The three friends looked and listened without speaking, and scarcely breathing. One might have heard the beating of their hearts amidst this perfect silence.

"Are we falling?" asked Michel Ardan, at length.

"No," said Nicholl, "since the bottom of the projectile is not turning to the lunar disc!"

At this moment, Barbicane, quitting the scuttle, turned to his two companions. He was frightfully pale, his forehead wrinkled, and his lips contracted.

"We are falling!" said he.

"Ah!" cried Michel Ardan, "on to the moon?"

"On to the earth!"

"The devil!" exclaimed Michel Ardan, adding philosophically, "well, when we came into this projectile we were very doubtful as to the ease with which we should get out of it!"

And now this fearful fall had begun. The speed retained had borne the projectile beyond the dead point.

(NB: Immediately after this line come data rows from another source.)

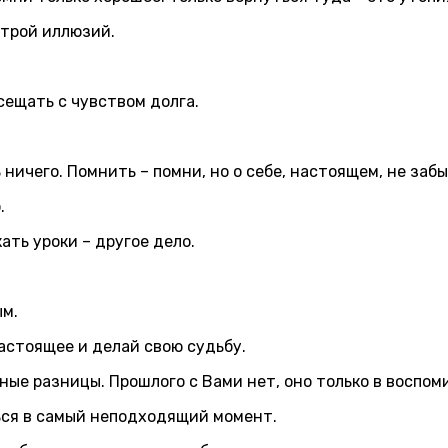
строй иллюзий.
сещать с чувством долга.
ничего. Помнить – помни, но о себе, настоящем, не забы
.
ать уроки – другое дело.
ым.
настоящее и делай свою судьбу.
ные разницы. Прошлого с Вами нет, оно только в воспом
ься в самый неподходящий момент.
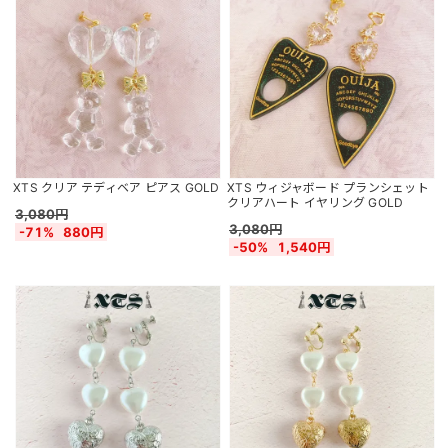
XTS クリア テディベア ピアス GOLD
XTS ウィジャボード プランシェット
クリアハート イヤリング GOLD
3,080円
3,080円
-71%
880円
-50%
1,540円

The explosion of the rockets could not divert its course. This speed in going had carried it over the neutral line, and in returning had done the same thing. The laws of physics condemned it to pass through every point which it had already gone through. It was a terrible fall, from a height of 160,000 miles, and no springs to break it. According to the laws of gunnery, the projectile must strike the earth with a speed equal to that with which it left the mouth of the Columbiad, a speed of 16,000 yards in the last second.

But to give some figures of comparison, it has been reckoned that an object thrown from the top of the towers of Notre Dame, the height of which is only 200 feet, will arrive on the pavement at a speed of 240 miles per hour. Here the projectile must strike the earth with a speed of 115,200 miles per hour.